By the end of the day, the infantry had achieved two of their three objectives. The field artillery ceased its fire at around 5:00pm while the naval guns continued to harry the retreating Boers. One of the 12-pounders was recorded to have fired 190 rounds during the last 50 minutes of the action, and the naval guns were landing their shells so close ahead of the advancing infantry that the naval ADC had to reassure Senior Army Officers that they were in the safest of hands. Buller later reported:
The fire of the naval guns here was particularly valuable, their shooting was admirable, and they were able to keep up fire with common shell long after the Royal Field Artillery were obliged to cease their shrapnel. Indeed, Lieutenant Ogilvy, of HM Ship Terrible, kept up fire on the largest sangars [fortifications] till the infantry were within 15 yards of them. His guns must have saved us many casualties.
The Boers evacuated their positions overnight and British forces entered Ladysmith on 28 February 1900. After 112 days under siege, Ladysmith had been relieved. The naval brigade component of the relieving force comprised 39 Royal Navy Officers and 403 ratings along with three officers and 50 ratings of the Natal Naval Volunteers. They had fired some 4000 rounds of 4.7-inch ammunition and 12,000 rounds from the 12-pounders.
Field gun training was a major part of the training of pre-Federation, colonial naval militias, and the naval component of the Australian Naval and Military Expeditionary Force, the first Australian unit to see action in World War I, were well versed in field gun operations.
The field gun run competition first took place at the Royal Tournament of 1907. It is estimated that since its inception some 15,000 men of the Royal Navy have taken part in this physically demanding competition.
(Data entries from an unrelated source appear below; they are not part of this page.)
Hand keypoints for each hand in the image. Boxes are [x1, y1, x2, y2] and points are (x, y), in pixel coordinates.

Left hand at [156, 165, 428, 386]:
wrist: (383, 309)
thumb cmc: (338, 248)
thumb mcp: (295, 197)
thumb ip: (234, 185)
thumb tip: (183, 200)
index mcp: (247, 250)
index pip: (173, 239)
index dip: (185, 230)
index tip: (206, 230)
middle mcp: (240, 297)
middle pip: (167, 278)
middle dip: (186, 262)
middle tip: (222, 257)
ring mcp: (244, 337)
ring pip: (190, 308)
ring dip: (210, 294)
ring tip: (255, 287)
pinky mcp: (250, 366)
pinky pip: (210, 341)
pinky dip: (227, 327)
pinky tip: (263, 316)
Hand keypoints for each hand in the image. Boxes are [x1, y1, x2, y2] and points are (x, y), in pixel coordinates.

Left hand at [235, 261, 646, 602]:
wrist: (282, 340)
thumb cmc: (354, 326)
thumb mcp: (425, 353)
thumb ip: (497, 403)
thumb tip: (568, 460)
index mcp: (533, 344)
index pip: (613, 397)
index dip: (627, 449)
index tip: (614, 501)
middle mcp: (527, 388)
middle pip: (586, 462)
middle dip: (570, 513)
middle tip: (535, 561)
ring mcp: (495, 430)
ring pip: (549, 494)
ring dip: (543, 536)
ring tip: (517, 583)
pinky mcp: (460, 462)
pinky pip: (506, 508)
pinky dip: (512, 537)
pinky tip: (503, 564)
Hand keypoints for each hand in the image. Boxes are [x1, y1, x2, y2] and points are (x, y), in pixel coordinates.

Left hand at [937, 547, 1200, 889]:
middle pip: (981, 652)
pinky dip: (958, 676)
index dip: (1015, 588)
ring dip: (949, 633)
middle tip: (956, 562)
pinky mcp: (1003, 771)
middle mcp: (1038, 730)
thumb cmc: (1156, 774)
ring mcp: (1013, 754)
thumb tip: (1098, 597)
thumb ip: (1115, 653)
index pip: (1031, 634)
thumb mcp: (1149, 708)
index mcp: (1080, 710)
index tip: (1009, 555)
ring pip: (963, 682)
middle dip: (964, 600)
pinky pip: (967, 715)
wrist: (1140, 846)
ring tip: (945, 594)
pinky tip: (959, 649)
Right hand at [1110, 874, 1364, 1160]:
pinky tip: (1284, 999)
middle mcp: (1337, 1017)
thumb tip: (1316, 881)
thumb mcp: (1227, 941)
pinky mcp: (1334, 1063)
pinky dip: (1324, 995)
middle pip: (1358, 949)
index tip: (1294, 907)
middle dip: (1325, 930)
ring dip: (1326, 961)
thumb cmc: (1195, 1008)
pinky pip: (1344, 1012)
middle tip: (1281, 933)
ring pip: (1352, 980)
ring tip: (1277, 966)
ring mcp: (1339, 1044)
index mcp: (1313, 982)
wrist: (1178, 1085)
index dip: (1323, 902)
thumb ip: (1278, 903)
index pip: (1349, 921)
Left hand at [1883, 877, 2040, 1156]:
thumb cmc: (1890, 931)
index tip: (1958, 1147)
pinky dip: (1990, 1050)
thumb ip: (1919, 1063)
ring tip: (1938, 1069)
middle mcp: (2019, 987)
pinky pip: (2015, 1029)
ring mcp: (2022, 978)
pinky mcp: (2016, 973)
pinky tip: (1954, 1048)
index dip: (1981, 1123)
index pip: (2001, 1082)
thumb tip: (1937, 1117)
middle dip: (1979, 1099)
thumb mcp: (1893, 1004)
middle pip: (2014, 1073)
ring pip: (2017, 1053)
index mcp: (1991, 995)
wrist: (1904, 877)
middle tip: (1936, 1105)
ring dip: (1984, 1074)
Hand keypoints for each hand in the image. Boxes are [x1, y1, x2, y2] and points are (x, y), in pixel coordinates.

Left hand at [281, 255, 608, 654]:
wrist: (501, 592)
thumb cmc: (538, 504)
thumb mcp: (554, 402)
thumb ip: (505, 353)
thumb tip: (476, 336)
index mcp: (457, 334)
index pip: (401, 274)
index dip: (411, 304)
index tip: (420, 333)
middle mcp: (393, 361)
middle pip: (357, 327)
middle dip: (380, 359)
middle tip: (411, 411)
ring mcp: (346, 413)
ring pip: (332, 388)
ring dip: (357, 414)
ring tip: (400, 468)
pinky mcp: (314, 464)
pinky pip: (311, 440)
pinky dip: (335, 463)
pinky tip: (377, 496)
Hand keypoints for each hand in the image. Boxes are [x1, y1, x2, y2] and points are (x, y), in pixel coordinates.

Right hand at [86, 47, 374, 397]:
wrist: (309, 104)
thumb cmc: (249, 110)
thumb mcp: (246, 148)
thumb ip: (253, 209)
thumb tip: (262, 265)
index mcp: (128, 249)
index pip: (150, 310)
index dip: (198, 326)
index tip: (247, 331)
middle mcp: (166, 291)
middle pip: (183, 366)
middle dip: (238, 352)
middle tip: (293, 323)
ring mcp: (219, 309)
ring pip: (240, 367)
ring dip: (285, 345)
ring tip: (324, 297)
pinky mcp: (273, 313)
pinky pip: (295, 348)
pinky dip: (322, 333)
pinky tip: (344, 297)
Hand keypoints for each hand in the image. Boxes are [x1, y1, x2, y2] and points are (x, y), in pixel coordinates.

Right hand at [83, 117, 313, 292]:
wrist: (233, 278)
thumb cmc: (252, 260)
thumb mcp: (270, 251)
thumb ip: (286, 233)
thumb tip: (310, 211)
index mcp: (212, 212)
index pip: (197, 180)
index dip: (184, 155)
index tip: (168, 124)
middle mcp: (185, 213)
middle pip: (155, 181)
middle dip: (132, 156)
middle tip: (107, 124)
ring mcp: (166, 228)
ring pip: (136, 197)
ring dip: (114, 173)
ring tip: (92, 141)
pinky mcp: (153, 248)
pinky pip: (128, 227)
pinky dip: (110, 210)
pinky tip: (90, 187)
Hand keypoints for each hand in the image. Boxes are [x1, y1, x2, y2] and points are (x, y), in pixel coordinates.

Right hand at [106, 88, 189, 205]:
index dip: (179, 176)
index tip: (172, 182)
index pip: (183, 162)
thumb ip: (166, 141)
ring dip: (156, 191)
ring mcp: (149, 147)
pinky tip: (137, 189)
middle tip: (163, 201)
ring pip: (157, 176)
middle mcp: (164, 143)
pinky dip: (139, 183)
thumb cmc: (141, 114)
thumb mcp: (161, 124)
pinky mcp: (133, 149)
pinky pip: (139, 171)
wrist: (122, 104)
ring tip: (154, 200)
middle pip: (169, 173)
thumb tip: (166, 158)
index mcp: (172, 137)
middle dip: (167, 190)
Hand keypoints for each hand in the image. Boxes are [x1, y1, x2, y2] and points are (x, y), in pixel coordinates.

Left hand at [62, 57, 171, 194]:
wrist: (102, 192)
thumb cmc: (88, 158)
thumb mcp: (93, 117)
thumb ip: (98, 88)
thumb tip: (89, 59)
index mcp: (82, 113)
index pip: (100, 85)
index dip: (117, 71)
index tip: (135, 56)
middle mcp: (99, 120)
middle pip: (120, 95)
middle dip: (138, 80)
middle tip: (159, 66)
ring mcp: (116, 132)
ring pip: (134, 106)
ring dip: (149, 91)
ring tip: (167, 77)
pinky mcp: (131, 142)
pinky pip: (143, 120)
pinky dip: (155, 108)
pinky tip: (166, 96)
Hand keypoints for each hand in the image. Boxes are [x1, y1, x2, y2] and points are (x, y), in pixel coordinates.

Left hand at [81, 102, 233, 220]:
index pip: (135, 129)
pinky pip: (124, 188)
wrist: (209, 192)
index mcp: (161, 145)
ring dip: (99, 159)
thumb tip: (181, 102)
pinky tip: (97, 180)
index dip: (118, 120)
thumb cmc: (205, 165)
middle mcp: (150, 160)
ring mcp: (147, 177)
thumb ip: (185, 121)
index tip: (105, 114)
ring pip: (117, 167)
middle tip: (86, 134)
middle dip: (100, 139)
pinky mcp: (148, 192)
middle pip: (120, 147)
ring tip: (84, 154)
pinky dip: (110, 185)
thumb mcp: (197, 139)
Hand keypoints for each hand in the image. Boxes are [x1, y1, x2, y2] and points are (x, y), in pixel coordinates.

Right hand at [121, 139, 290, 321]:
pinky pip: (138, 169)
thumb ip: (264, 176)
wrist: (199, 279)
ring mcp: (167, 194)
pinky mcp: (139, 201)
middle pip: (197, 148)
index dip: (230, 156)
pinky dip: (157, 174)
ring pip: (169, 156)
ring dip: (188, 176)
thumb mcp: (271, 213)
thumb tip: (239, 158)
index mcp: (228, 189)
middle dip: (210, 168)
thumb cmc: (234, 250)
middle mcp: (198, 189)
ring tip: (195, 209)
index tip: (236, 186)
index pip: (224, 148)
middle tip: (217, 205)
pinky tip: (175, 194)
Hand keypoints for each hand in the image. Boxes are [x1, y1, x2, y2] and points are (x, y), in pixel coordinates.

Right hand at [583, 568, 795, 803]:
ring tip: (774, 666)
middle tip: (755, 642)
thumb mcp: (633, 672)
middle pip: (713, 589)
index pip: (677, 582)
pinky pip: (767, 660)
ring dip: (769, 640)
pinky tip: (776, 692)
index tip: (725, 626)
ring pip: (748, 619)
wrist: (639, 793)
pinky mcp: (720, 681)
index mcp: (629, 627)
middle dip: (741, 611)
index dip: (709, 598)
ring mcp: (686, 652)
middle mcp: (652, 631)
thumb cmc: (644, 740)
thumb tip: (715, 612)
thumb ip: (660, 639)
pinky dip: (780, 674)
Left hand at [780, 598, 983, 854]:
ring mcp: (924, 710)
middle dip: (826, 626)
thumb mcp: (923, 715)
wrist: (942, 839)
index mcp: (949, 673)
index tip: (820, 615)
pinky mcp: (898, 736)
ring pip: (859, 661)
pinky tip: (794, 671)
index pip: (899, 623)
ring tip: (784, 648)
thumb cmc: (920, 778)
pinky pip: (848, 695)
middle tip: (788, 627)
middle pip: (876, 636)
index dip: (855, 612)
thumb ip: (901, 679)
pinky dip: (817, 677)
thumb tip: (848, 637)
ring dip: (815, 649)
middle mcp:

It has been practised in Australia for almost as long and on special occasions forms part of ceremonial events such as the 1988 Bicentennial Fleet Review.
- ↑ Majuba Hill refers to the main decisive battle of the First Boer War fought on 27 February 1881 on the border between Natal and Transvaal where a British force, including a small naval brigade from HMS Dido, commanded by General George Colley was comprehensively defeated by the Boers and Colley killed. The Boer commander was General Petrus Joubert.